Your assignment: All entries that follow are to be printed exactly as written.

Supplied records:
....

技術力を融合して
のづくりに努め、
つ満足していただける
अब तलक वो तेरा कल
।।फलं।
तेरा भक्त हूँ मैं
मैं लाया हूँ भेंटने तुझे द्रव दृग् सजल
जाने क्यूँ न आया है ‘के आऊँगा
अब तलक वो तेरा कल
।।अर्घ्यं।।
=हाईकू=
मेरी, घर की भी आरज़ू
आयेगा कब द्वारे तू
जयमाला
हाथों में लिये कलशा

....

Problem solution:
技術力を融合して
のづくりに努め、
つ満足していただける
अब तलक वो तेरा कल
।।फलं।
तेरा भक्त हूँ मैं
मैं लाया हूँ भेंटने तुझे द्रव दृग् सजल
जाने क्यूँ न आया है ‘के आऊँगा
अब तलक वो तेरा कल
।।अर्घ्यं।।
=हाईकू=
मेरी, घर की भी आरज़ू
आयेगा कब द्वारे तू
जयमाला
हाथों में लिये कलशा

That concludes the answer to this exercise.